One of the reasons that I was so excited to find my great-grandmother’s recipes was that I was sure they would be a good source of real, wholesome, good-for-you foods. The Handy Reliable was written well before most food “products” were created, and although some of the recipes are out of reach of the modern cook, many of these 1892 dishes have helped to build my real food, low/no sugar repertoire. I was surprised to discover that white sugar existed in 1892 (when did we start creating this refined stuff anyway?) and so have returned to searching through the stash for recipes that contain none of the white stuff.
Enter in World War II. A time when sugar rationing meant that cooks had to find “new” ways to sweeten their dishes. Unfortunately some of this was accomplished with corn syrup, but many of the recipes use other, more natural ingredients such as honey, maple syrup, and dates. I was excited to discover a whole stack of “Victory Bulletins” put out by the Lakeside Milling Company of Toronto, Ontario.
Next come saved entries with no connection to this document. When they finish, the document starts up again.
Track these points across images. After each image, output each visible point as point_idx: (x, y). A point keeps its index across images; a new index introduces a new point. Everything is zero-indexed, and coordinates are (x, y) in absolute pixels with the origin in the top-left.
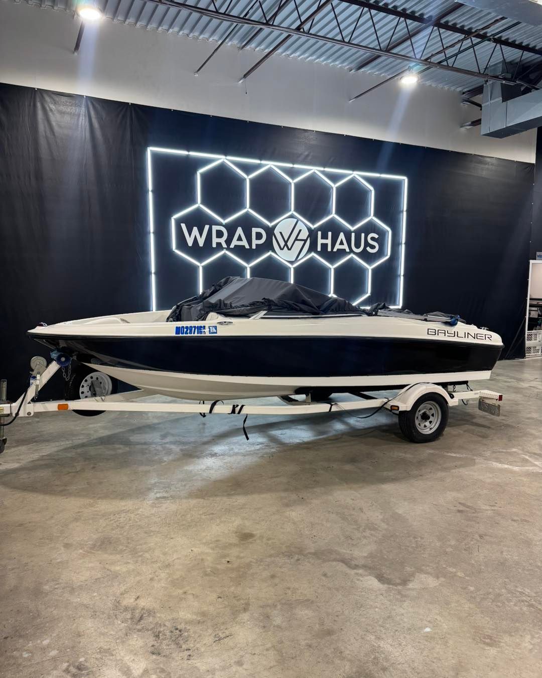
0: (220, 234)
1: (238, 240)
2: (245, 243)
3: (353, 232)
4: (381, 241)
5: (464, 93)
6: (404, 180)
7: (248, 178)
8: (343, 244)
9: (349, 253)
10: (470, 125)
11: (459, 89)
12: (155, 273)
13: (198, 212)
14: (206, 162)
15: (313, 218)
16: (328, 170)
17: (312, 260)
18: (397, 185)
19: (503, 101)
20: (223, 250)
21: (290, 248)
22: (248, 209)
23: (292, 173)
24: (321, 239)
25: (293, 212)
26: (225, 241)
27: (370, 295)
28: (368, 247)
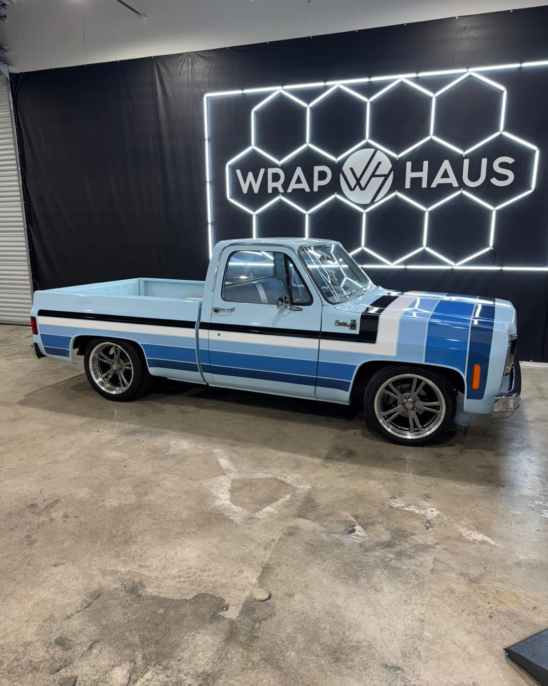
1: (296, 183)
3: (465, 158)
4: (519, 167)
8: (448, 177)
9: (458, 188)
12: (212, 224)
14: (262, 97)
16: (424, 74)
17: (395, 201)
20: (279, 195)
21: (363, 187)
22: (308, 144)
23: (368, 90)
24: (412, 172)
25: (367, 139)
26: (282, 185)
27: (492, 249)
28: (494, 178)
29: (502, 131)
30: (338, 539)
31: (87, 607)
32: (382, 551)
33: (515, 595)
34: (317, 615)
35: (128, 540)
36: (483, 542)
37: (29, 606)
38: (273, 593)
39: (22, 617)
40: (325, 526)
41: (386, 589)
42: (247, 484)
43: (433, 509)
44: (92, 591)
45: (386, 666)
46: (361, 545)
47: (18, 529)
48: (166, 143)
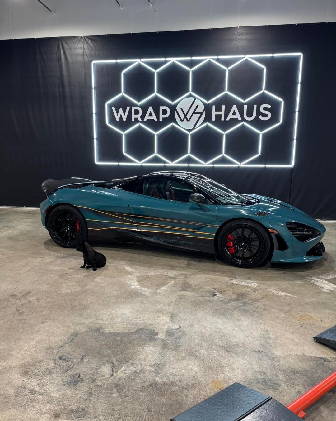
1: (149, 116)
3: (245, 104)
6: (300, 55)
8: (236, 115)
9: (241, 121)
12: (96, 139)
14: (128, 65)
15: (208, 97)
17: (206, 128)
18: (293, 62)
20: (139, 123)
21: (188, 119)
22: (156, 93)
23: (191, 64)
24: (216, 111)
25: (190, 92)
26: (140, 117)
27: (260, 155)
28: (260, 116)
29: (264, 90)
30: (208, 299)
31: (71, 341)
32: (234, 302)
33: (310, 316)
34: (210, 333)
35: (85, 307)
36: (286, 296)
37: (33, 343)
38: (181, 325)
39: (31, 349)
40: (199, 294)
41: (243, 319)
42: (146, 278)
43: (254, 283)
44: (71, 333)
45: (255, 351)
46: (222, 301)
47: (9, 308)
48: (67, 90)
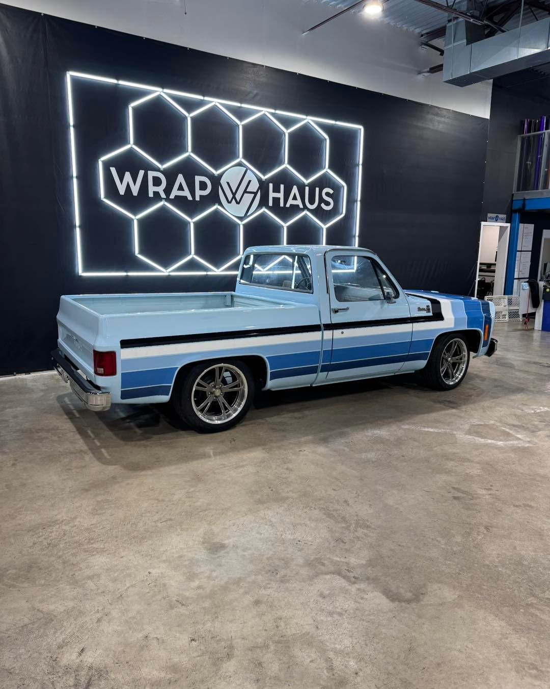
0: (157, 182)
1: (179, 189)
2: (186, 193)
3: (307, 186)
4: (336, 197)
5: (422, 36)
6: (360, 129)
7: (189, 116)
8: (296, 199)
9: (303, 210)
10: (428, 72)
11: (418, 30)
12: (80, 227)
13: (130, 153)
14: (140, 94)
15: (264, 169)
16: (279, 112)
17: (263, 216)
18: (353, 134)
19: (467, 45)
20: (162, 201)
21: (238, 200)
22: (190, 153)
23: (240, 114)
24: (273, 192)
25: (241, 158)
26: (164, 190)
28: (323, 203)
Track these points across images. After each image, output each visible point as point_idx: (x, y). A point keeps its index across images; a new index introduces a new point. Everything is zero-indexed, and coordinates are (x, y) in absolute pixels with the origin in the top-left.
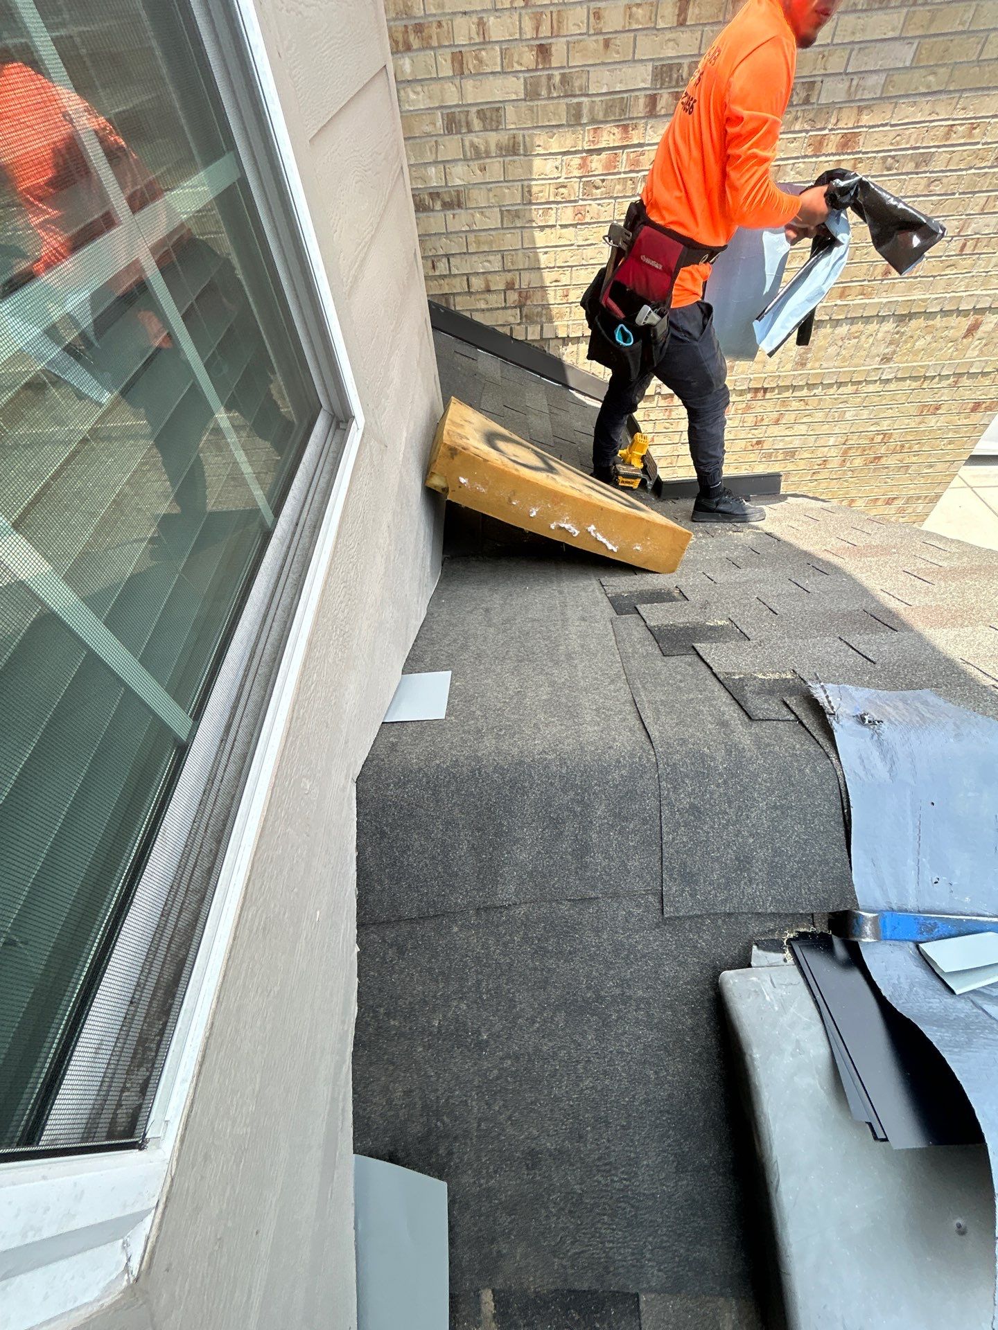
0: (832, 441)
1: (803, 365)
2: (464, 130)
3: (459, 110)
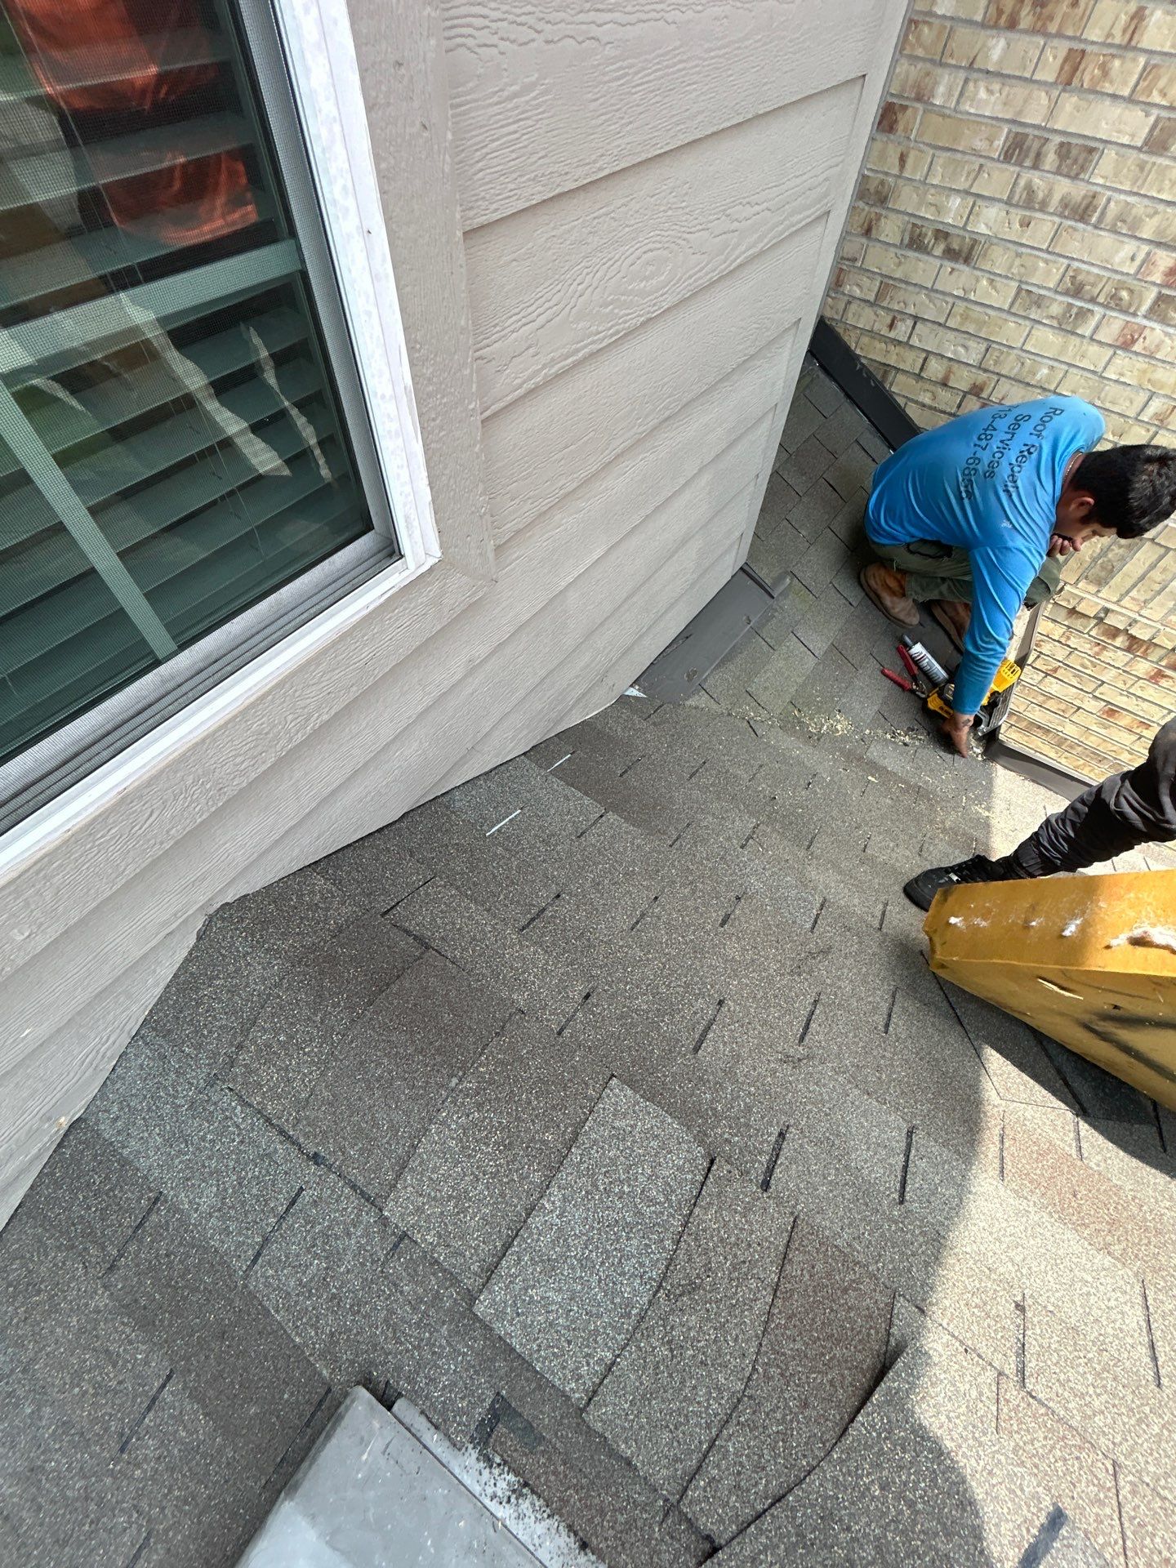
2: (1028, 163)
3: (1036, 133)
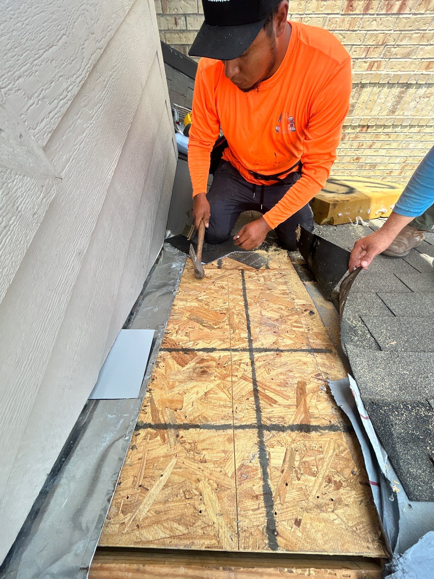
0: (398, 160)
1: (394, 112)
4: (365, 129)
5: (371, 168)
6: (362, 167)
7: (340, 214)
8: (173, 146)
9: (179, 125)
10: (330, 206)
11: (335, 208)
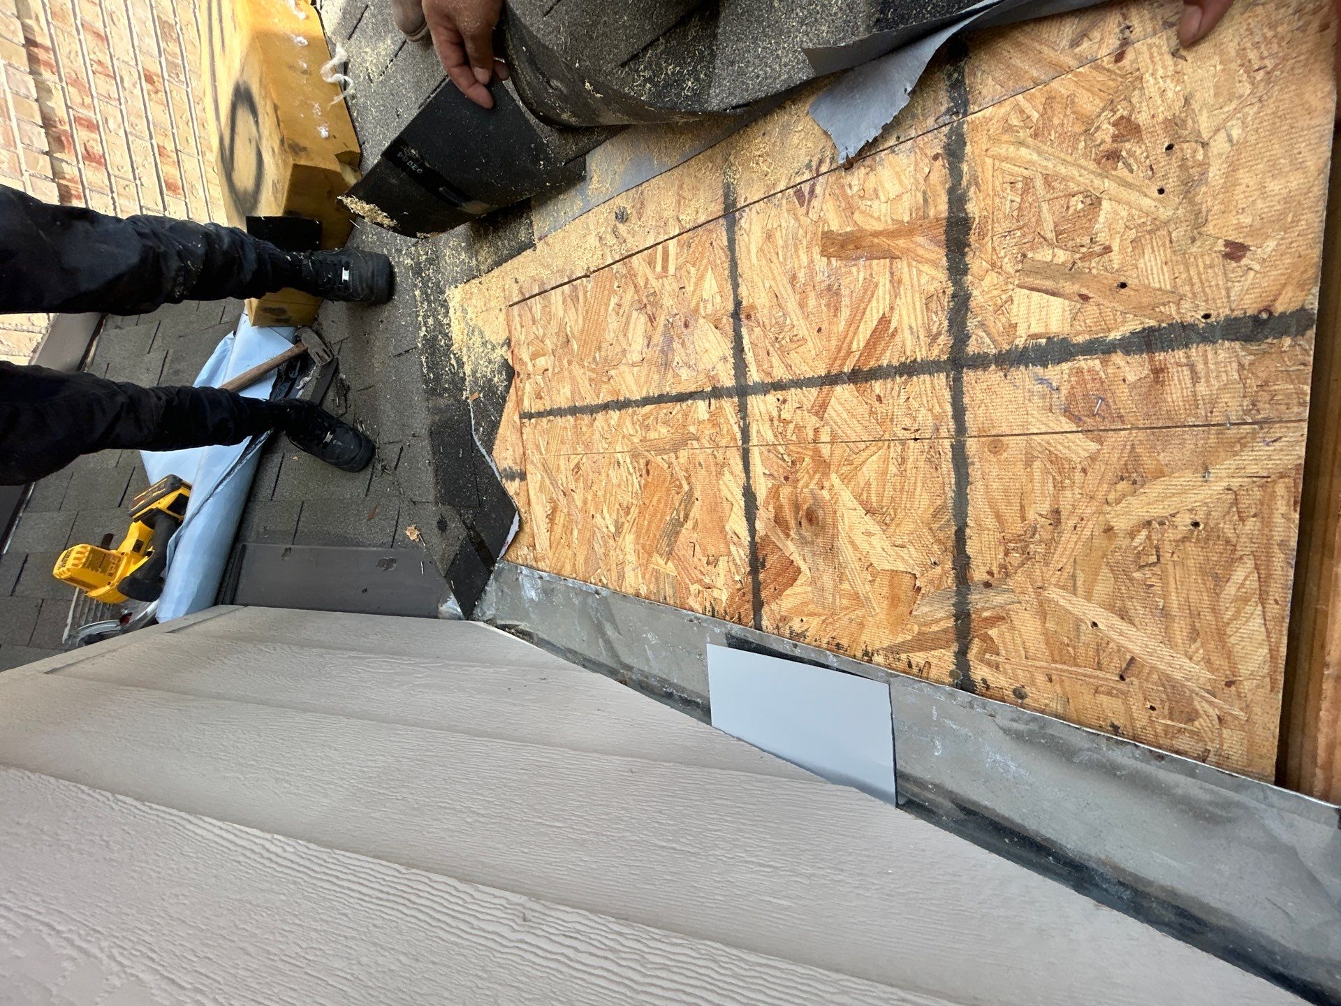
4: (42, 55)
5: (175, 36)
6: (176, 66)
7: (324, 133)
8: (196, 627)
9: (130, 614)
10: (303, 162)
11: (304, 149)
Last night I created the first of these recipes.
I discovered that Campbell’s flour was a pastry flour, so I substituted whole wheat pastry flour in the amount indicated. Everything else I kept exactly the same. (Really….I didn’t change a thing…I’m not sure what’s wrong with me…..maybe I’m coming down with something….)
This was pretty easy to put together. Basically, you have three bowls.
In bowl one – 1 1/2 cups whole wheat pastry flour, 2 tsp baking powder, 1/2 tsp salt, 1 cup whole wheat flour (and no, I didn’t sift the flour, so I guess that’s two changes, maybe everything is alright with the world after all….)
In bowl two, 1 1/2 cups chopped pitted dates (the recipe says to wash these, I have never washed my dates, have you? Maybe the recipe was originally made with fresh dates?) , 3/4 cup boiling water and 1 tsp. baking soda.
Take turns combing bowl one and bowl two into bowl three, beating after each addition (Hmmm..that sounds a little bit like the instructions that came with our canning shelf – insert Bolt A into Slot B and secure with Nut C. Maybe I should retitle this post “Honey Wholewheat Bread – Some Assembly Required!) When everything is all mixed together, fold in 1/2 cup chopped walnuts and 1 tbsp. melted butter.
Bake at 350 for an hour. I reduced the temperature to 325 halfway through cooking as the top was getting a little too brown. Turn out onto a wire rack to cool.
I really enjoyed this bread. It is quite different from any quick bread I have ever made before in that the sweetness comes from the dates, and not the bread itself. It really is a nice balance and I will definitely be making this again. I do not yet know if it is a hit with the “menfolk” as the recipe boasts as hubby has not yet tried any. I’ll have to let you know his verdict in a future post.
It would probably be good with butter or jam or any kind of topping but I loved it just as it is!